• Try it: How many lines of the data include the string "Gather"? State the number and nothing else.

Stored records:
>>>>>

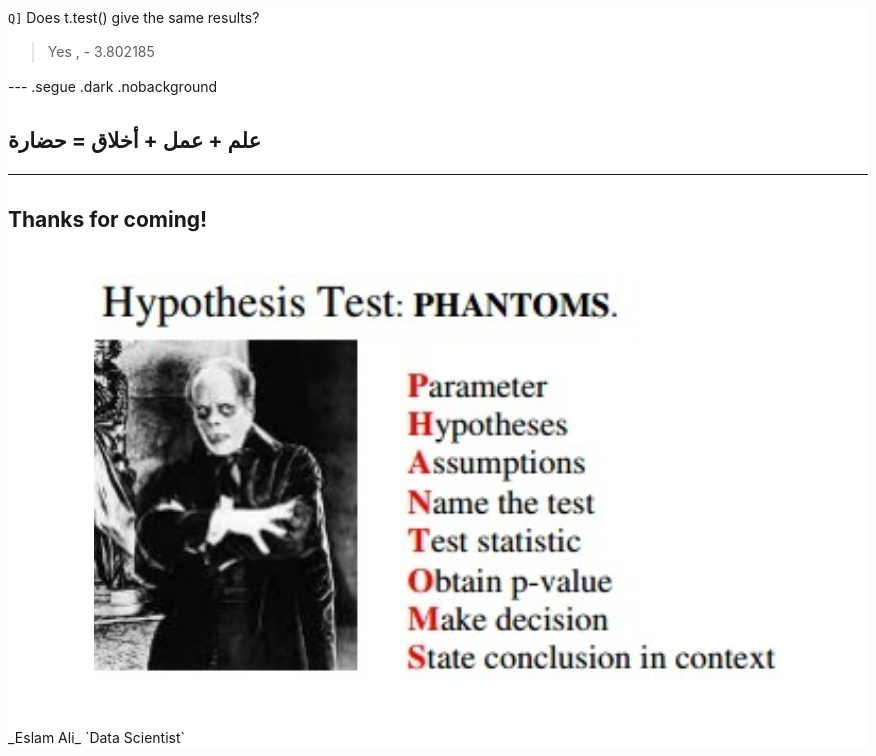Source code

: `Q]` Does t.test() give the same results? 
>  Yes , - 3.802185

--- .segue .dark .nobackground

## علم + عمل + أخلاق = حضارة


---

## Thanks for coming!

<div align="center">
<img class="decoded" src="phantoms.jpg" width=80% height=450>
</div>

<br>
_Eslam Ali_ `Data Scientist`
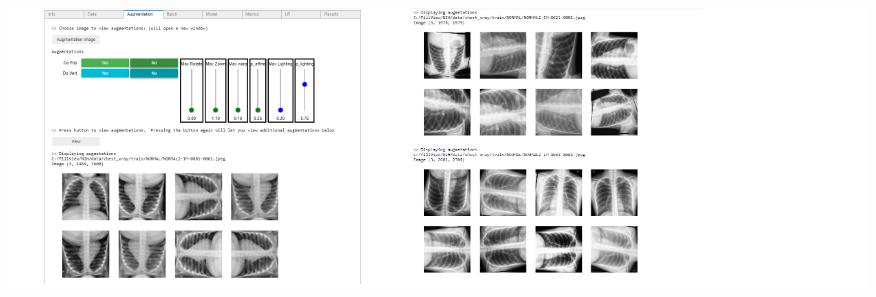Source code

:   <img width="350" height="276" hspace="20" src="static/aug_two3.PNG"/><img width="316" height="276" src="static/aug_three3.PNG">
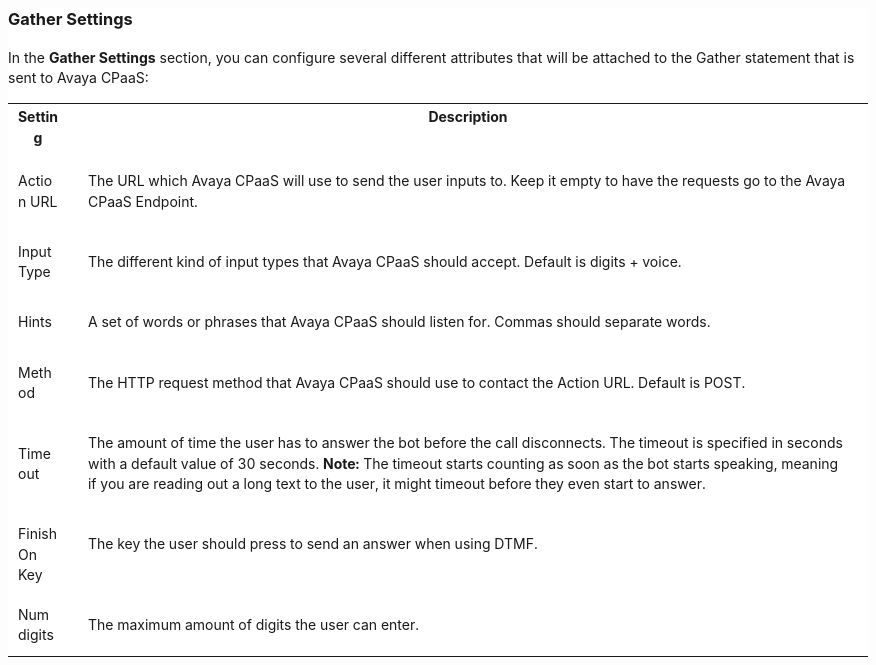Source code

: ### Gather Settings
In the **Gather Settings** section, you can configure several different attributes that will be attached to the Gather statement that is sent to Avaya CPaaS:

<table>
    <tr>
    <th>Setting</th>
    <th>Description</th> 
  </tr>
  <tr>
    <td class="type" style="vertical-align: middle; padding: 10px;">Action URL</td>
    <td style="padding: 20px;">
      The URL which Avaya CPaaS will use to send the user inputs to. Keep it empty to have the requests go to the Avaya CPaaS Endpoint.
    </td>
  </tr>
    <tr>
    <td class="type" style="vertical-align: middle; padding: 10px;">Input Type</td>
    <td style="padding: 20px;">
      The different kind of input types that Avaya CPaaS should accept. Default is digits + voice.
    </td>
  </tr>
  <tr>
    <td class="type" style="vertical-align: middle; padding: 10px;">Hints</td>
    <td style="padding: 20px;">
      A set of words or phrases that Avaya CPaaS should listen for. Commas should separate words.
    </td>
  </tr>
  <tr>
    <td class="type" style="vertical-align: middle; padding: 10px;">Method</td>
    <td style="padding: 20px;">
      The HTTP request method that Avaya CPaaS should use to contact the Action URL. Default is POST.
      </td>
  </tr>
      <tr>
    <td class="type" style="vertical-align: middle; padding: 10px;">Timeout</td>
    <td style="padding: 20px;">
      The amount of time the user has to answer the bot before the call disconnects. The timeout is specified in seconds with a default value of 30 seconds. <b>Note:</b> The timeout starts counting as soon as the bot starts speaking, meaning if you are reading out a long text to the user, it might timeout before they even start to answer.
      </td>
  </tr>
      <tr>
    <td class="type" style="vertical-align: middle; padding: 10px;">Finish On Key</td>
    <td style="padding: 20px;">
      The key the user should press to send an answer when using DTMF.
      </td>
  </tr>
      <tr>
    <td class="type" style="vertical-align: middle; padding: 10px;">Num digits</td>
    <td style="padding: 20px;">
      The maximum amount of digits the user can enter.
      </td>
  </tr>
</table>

<<<<<

• Response: 2